Omit all pictures and transcribe only the lines in the entries below that run from the line with "ring tip: (555, 610)" through the line with "pinky pip: (470, 696)".

***** Listed entries *****

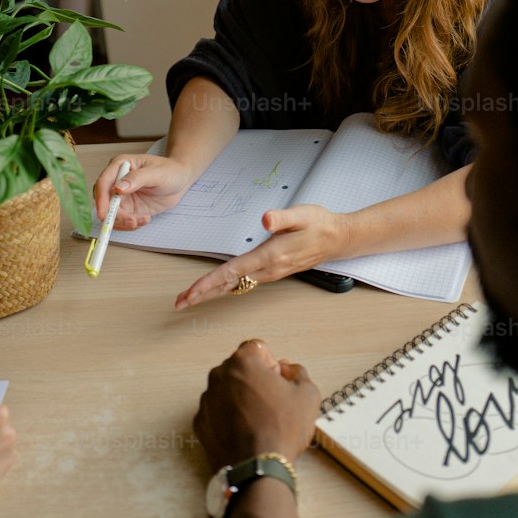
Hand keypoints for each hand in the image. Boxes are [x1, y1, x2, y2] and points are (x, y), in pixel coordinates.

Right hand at [93, 153, 191, 226]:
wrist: (180, 180)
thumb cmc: (170, 170)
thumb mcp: (156, 173)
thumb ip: (137, 178)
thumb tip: (118, 188)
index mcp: (120, 166)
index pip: (103, 183)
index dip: (101, 199)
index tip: (104, 214)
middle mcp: (117, 181)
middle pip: (105, 201)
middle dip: (114, 215)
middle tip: (131, 221)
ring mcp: (122, 196)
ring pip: (112, 214)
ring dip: (124, 222)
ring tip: (143, 220)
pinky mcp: (129, 208)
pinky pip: (123, 220)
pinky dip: (131, 225)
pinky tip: (145, 219)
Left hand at [174, 203, 350, 308]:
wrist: (338, 239)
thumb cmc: (319, 224)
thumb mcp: (302, 214)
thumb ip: (281, 217)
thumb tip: (265, 220)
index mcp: (270, 256)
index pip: (233, 272)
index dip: (209, 282)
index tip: (191, 292)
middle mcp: (268, 269)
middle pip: (229, 284)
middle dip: (203, 294)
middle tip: (179, 303)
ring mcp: (270, 273)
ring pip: (235, 285)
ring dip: (212, 291)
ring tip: (190, 298)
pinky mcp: (272, 271)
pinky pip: (243, 283)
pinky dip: (225, 287)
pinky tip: (216, 288)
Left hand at [194, 339, 320, 467]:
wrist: (257, 468)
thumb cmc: (282, 429)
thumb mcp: (307, 395)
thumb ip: (298, 372)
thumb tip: (287, 369)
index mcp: (243, 362)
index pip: (256, 347)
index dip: (271, 363)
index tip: (278, 381)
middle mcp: (219, 375)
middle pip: (239, 368)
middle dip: (254, 379)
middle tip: (271, 402)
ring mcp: (206, 400)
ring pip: (226, 389)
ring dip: (240, 398)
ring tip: (258, 421)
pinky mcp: (200, 423)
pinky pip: (216, 412)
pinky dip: (227, 417)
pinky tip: (244, 432)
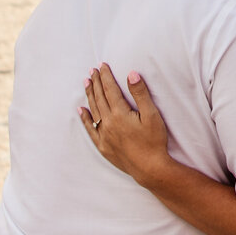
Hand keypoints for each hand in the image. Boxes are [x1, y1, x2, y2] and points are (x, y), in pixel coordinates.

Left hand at [80, 64, 174, 184]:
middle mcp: (108, 123)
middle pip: (99, 98)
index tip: (102, 65)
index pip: (109, 89)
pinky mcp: (103, 146)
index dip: (106, 76)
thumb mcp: (152, 115)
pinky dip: (85, 118)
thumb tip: (131, 74)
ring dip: (89, 95)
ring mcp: (104, 135)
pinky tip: (81, 110)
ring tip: (86, 83)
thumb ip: (140, 93)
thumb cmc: (154, 141)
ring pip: (93, 110)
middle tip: (92, 70)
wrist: (150, 168)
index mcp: (119, 113)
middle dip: (96, 82)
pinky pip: (90, 129)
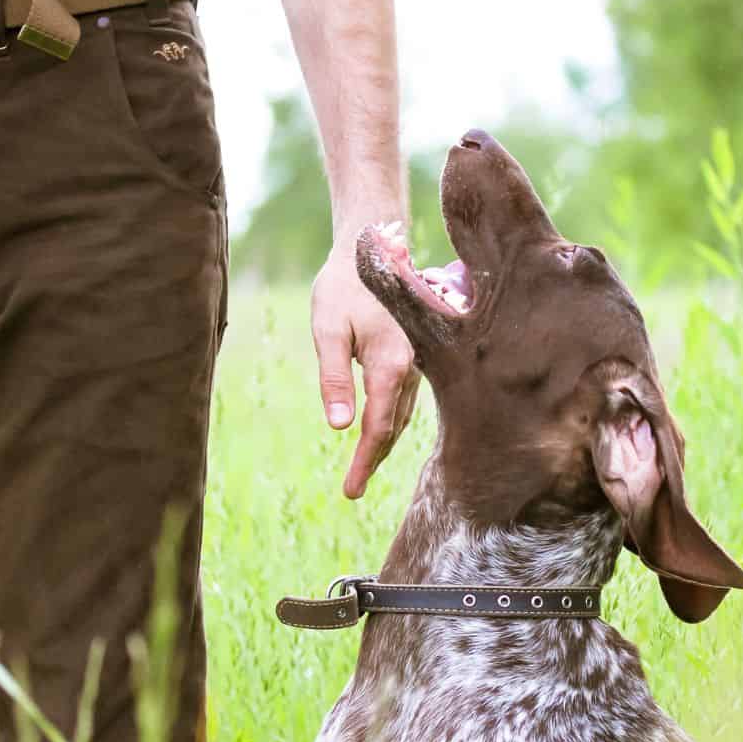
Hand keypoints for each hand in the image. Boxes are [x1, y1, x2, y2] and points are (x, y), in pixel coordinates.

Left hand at [311, 227, 419, 498]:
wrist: (370, 249)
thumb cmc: (343, 287)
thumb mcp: (328, 330)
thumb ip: (334, 378)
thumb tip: (339, 426)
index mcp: (390, 363)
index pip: (378, 427)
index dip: (364, 461)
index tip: (350, 490)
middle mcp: (410, 368)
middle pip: (392, 429)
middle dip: (371, 461)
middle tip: (351, 492)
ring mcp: (415, 364)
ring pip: (399, 417)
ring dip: (381, 446)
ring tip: (361, 471)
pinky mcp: (411, 359)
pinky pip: (402, 402)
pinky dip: (390, 424)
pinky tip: (378, 436)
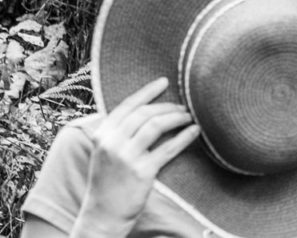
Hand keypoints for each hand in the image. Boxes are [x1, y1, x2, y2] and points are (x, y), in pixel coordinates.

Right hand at [77, 78, 198, 234]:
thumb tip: (144, 110)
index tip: (165, 81)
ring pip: (157, 126)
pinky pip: (168, 148)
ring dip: (176, 118)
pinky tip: (194, 131)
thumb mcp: (104, 152)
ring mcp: (127, 157)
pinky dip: (184, 137)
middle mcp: (112, 143)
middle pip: (145, 113)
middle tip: (183, 106)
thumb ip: (118, 132)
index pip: (127, 105)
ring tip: (188, 117)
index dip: (147, 91)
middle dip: (167, 106)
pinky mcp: (142, 172)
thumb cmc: (107, 181)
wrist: (101, 215)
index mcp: (102, 134)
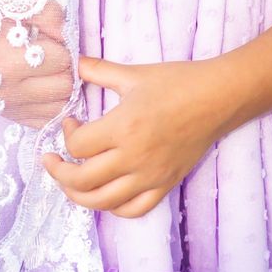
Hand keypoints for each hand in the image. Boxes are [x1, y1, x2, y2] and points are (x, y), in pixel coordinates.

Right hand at [0, 0, 75, 129]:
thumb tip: (67, 38)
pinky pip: (44, 122)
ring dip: (60, 90)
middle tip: (52, 58)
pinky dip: (50, 107)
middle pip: (64, 87)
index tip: (52, 42)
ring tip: (48, 73)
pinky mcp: (7, 115)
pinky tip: (43, 90)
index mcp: (9, 60)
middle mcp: (6, 89)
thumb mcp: (22, 2)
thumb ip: (51, 15)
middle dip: (65, 70)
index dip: (64, 49)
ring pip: (59, 108)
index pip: (62, 61)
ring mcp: (6, 106)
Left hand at [40, 55, 225, 218]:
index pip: (77, 146)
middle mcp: (134, 157)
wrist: (218, 97)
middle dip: (58, 172)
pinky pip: (133, 210)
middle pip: (81, 180)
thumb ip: (100, 70)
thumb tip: (75, 61)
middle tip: (53, 160)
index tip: (70, 121)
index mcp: (123, 127)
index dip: (65, 134)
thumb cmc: (178, 82)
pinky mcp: (165, 184)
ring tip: (70, 182)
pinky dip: (113, 207)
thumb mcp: (135, 73)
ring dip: (78, 195)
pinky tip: (105, 194)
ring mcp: (150, 175)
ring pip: (102, 202)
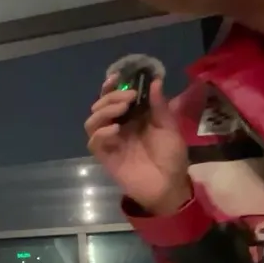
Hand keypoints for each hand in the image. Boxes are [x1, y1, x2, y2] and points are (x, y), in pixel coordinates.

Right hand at [85, 75, 190, 214]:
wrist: (169, 185)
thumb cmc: (171, 157)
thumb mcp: (169, 128)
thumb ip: (159, 106)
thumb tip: (155, 82)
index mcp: (132, 118)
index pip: (114, 98)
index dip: (111, 87)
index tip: (117, 77)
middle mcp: (117, 127)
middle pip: (100, 106)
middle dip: (111, 97)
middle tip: (128, 98)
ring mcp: (110, 142)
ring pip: (92, 122)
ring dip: (104, 111)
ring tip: (121, 110)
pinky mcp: (106, 157)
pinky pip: (94, 142)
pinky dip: (101, 133)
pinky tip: (116, 130)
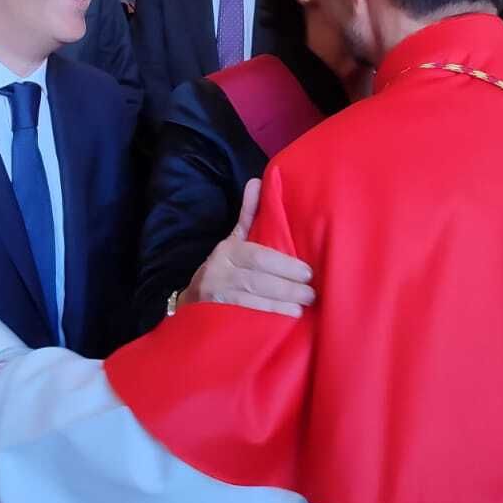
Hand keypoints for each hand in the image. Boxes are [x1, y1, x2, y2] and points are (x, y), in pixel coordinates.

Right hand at [179, 179, 314, 317]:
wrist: (191, 299)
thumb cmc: (224, 266)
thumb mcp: (234, 240)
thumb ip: (249, 215)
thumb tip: (258, 181)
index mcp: (228, 251)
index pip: (256, 256)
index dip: (283, 265)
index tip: (307, 272)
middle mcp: (220, 273)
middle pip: (256, 280)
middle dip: (286, 288)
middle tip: (311, 293)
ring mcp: (217, 297)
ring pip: (251, 301)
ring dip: (279, 305)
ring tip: (302, 307)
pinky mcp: (217, 318)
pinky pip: (243, 319)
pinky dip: (265, 319)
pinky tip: (284, 321)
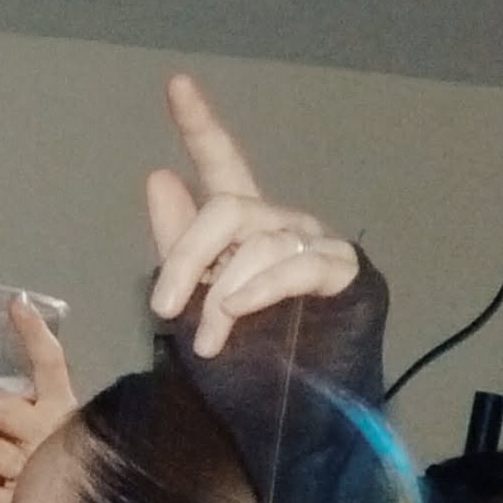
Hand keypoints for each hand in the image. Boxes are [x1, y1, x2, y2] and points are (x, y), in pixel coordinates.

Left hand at [144, 74, 357, 357]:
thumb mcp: (198, 303)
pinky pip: (297, 266)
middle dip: (187, 257)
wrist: (295, 417)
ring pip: (256, 242)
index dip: (201, 125)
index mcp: (244, 227)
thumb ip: (178, 245)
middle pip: (227, 209)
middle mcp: (280, 225)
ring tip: (207, 339)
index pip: (221, 165)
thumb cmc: (248, 363)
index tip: (177, 84)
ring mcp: (314, 245)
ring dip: (221, 293)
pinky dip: (261, 287)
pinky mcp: (343, 273)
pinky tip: (235, 308)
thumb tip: (159, 177)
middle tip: (164, 308)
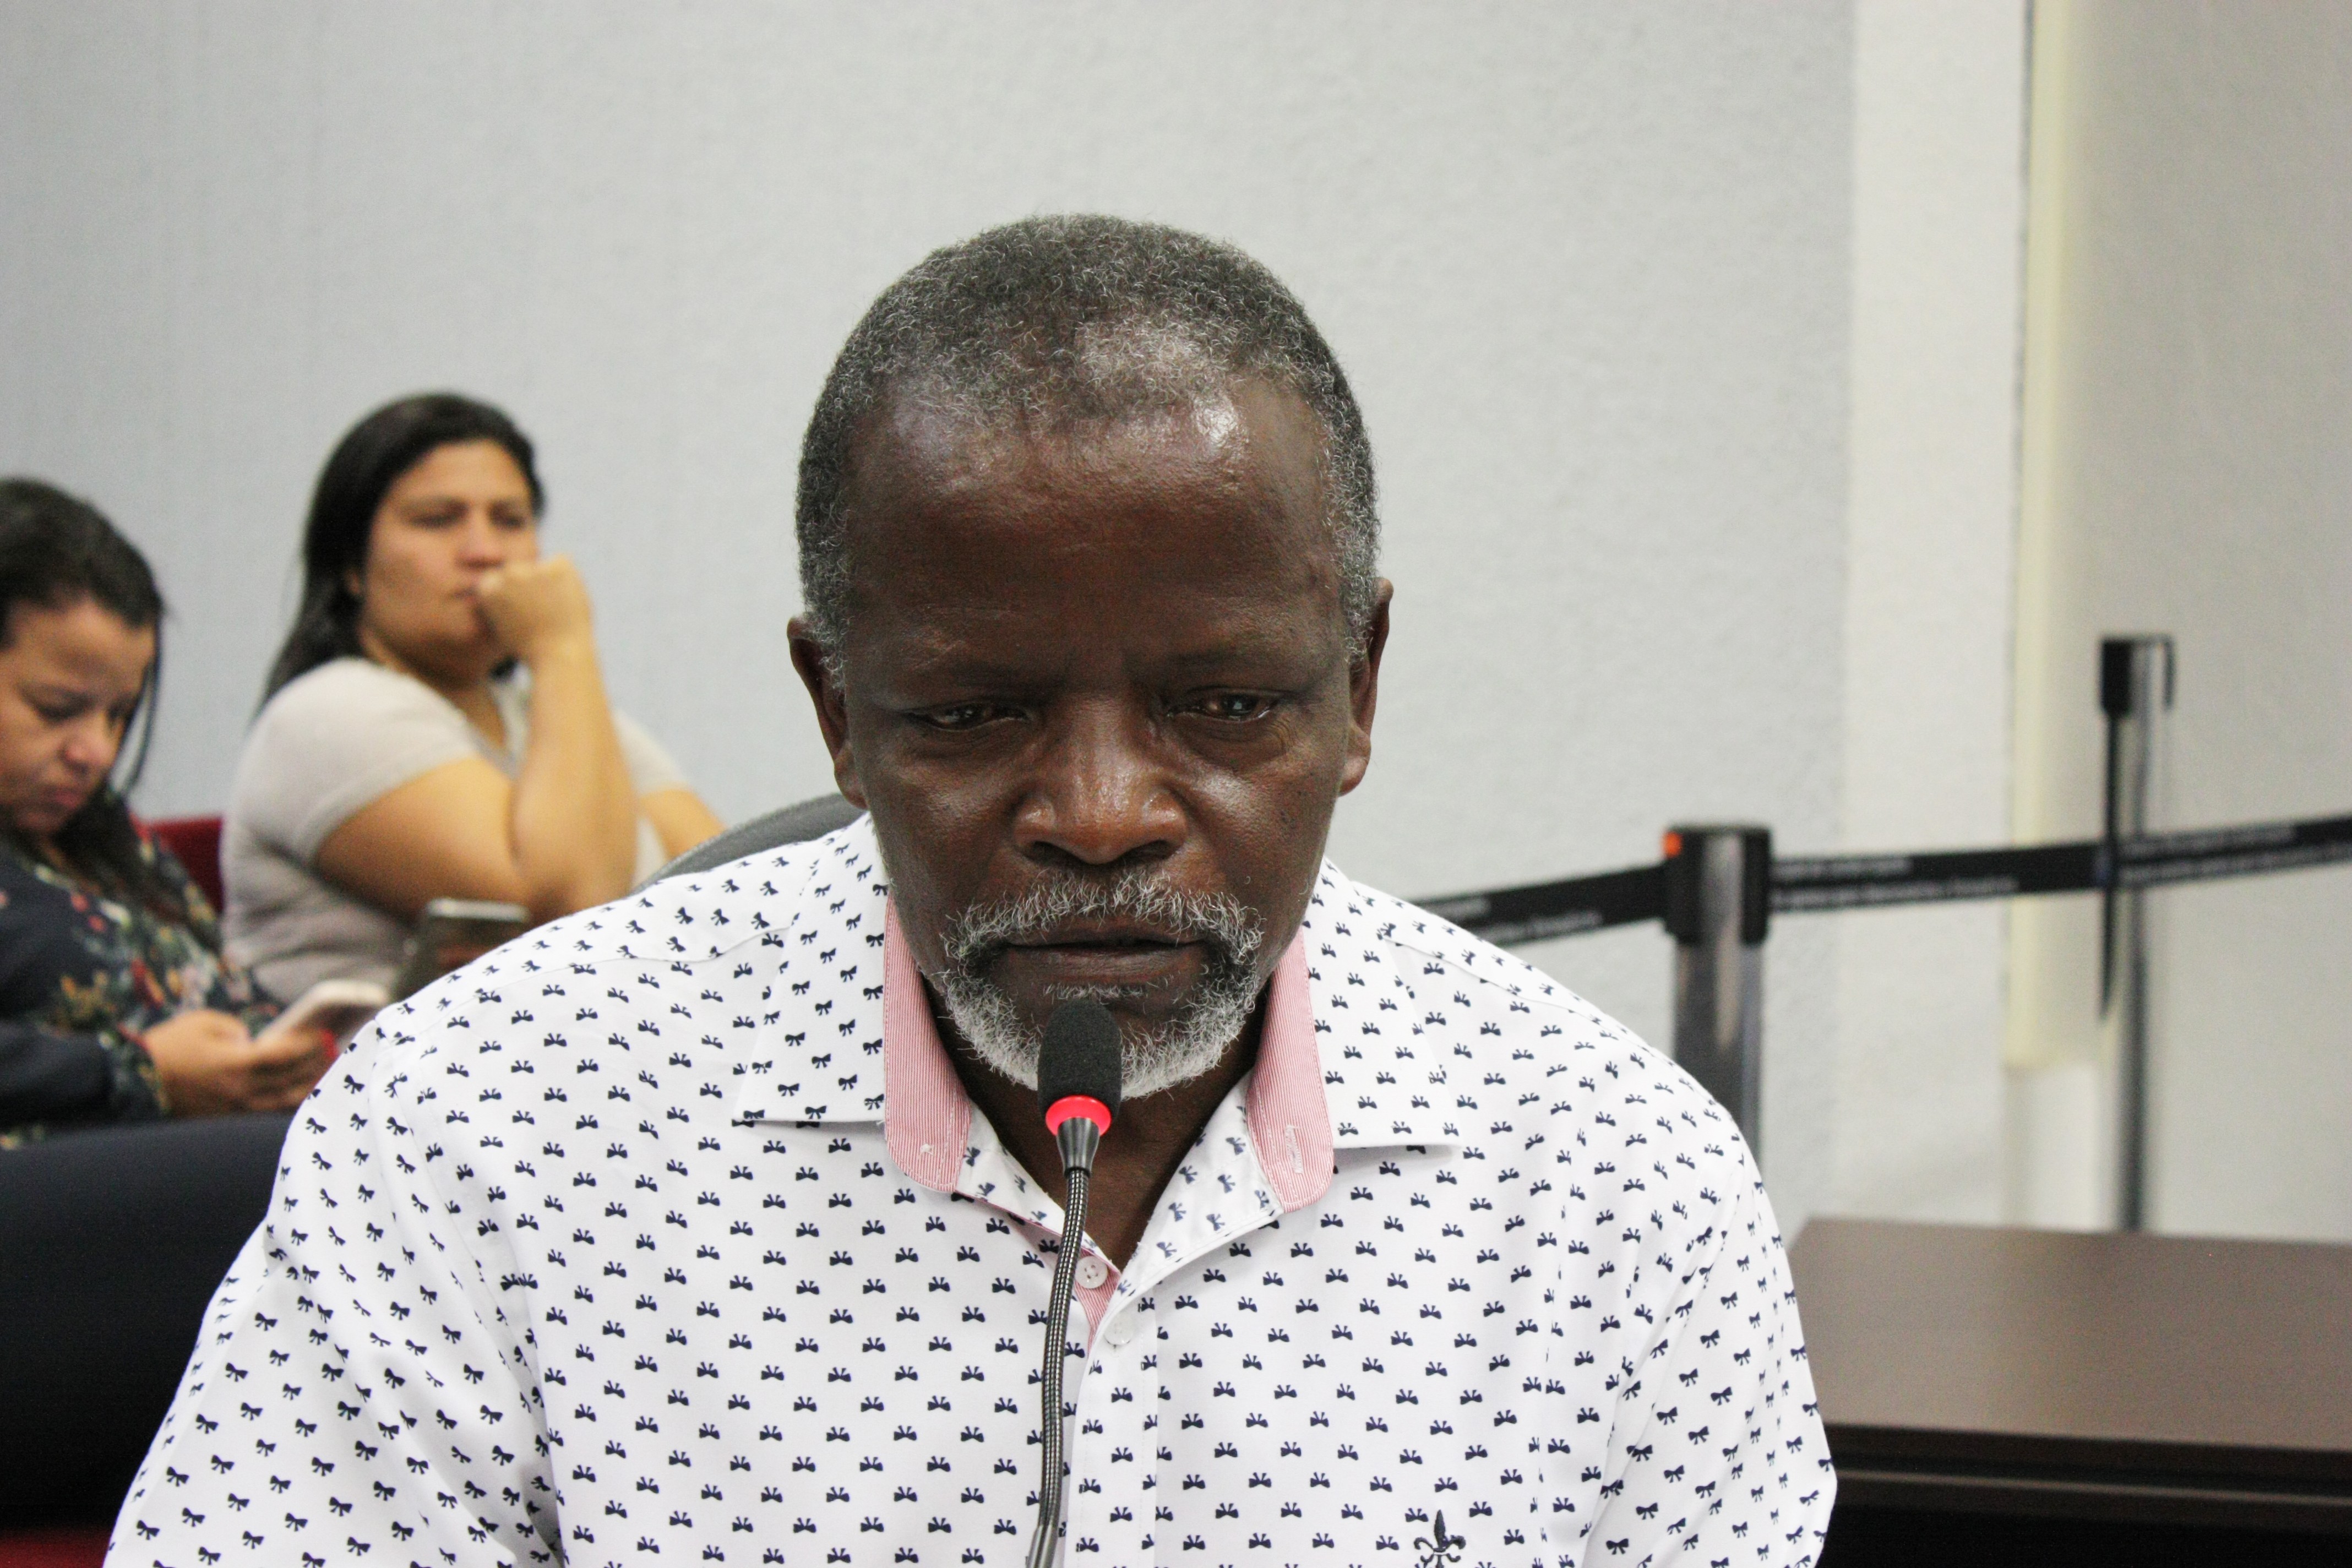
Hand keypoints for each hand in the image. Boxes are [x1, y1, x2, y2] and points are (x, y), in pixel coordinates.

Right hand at [143, 1009, 332, 1115]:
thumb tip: (260, 1040)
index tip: (322, 1034)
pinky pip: (266, 1111)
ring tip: (322, 1072)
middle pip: (290, 1078)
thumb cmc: (171, 1044)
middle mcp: (240, 1089)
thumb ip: (239, 1028)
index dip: (307, 1044)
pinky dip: (285, 1102)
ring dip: (306, 1085)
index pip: (285, 1054)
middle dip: (314, 1063)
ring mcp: (234, 1107)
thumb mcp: (206, 1022)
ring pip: (283, 1100)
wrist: (138, 1078)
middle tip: (331, 1050)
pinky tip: (298, 1092)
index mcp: (236, 1062)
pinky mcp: (227, 1117)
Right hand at [475, 555, 595, 666]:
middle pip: (519, 570)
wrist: (559, 656)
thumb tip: (501, 580)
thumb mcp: (502, 624)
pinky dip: (568, 577)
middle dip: (530, 586)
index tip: (522, 614)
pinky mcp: (559, 566)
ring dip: (549, 581)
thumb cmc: (531, 647)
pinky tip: (568, 600)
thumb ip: (499, 601)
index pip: (498, 578)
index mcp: (488, 586)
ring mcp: (534, 568)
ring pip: (542, 566)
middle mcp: (508, 573)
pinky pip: (563, 563)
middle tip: (541, 614)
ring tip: (555, 610)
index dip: (513, 595)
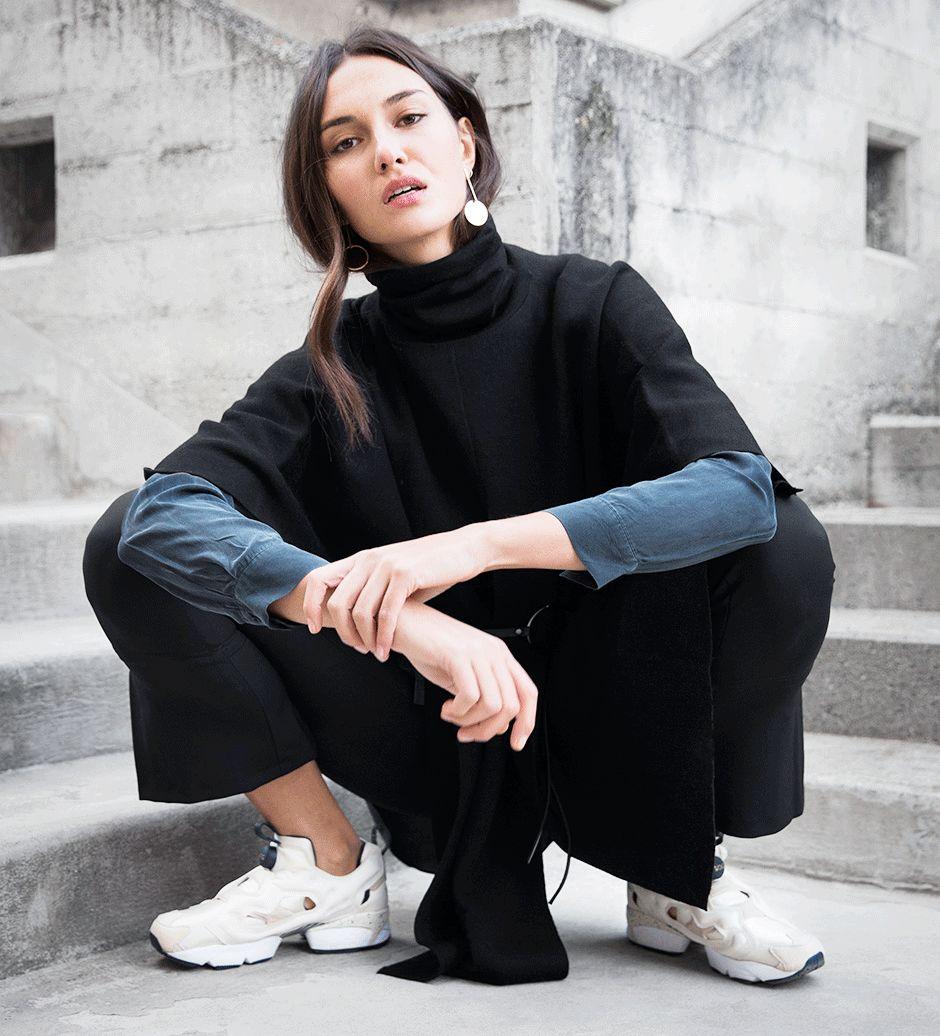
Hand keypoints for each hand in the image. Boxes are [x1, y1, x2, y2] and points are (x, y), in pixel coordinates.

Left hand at [304, 525, 488, 660]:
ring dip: (365, 639)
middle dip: (344, 633)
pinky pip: (385, 613)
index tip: (315, 629)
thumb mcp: (394, 575)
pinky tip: (386, 650)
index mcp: (361, 559)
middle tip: (358, 649)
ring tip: (376, 654)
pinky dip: (383, 637)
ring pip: (361, 612)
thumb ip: (374, 591)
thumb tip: (355, 616)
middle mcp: (369, 559)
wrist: (464, 549)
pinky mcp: (405, 574)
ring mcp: (386, 565)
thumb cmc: (430, 568)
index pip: (319, 579)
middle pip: (338, 603)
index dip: (310, 606)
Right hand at [400, 604, 537, 751]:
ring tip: (451, 716)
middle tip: (466, 733)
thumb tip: (498, 727)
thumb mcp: (462, 677)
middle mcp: (494, 653)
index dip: (526, 722)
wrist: (405, 624)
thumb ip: (482, 699)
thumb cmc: (430, 648)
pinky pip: (470, 696)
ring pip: (492, 705)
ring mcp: (478, 653)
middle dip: (487, 730)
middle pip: (511, 706)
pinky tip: (445, 707)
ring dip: (469, 721)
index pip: (528, 693)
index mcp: (500, 656)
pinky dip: (457, 712)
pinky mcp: (459, 655)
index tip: (515, 743)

*****

→ **Task result**
ring tip: (555, 610)
index dip: (513, 595)
Hand keypoints for each hand in the image. Boxes are [x1, y1, x2, y2] and points are (x, y), in pixel coordinates.

Left hand at [304, 525, 488, 660]:
ring dip: (365, 639)
middle dip: (344, 633)
pinky pip: (385, 613)
index tip: (315, 629)
thumb mcp: (394, 575)
pinky tip: (386, 650)
index mcp: (361, 559)
middle tip: (358, 649)
ring tip: (376, 654)
pinky dip: (383, 637)
ring pip: (361, 612)
thumb ip: (374, 591)
thumb tip: (355, 616)
middle mcp: (369, 559)
wrist: (464, 549)
pinky mcp: (405, 574)
ring mcp: (386, 565)
thumb cmc: (430, 568)
index pip: (319, 579)
middle pip: (338, 603)
index dip: (310, 606)
Right hand at [400, 604, 537, 751]:
ring tip: (451, 716)
middle tip: (466, 733)
thumb tip: (498, 727)
thumb mcp: (462, 677)
middle mcp: (494, 653)
index dip: (526, 722)
wrist: (405, 624)
thumb ip: (482, 699)
thumb cmc: (430, 648)
pinky pip: (470, 696)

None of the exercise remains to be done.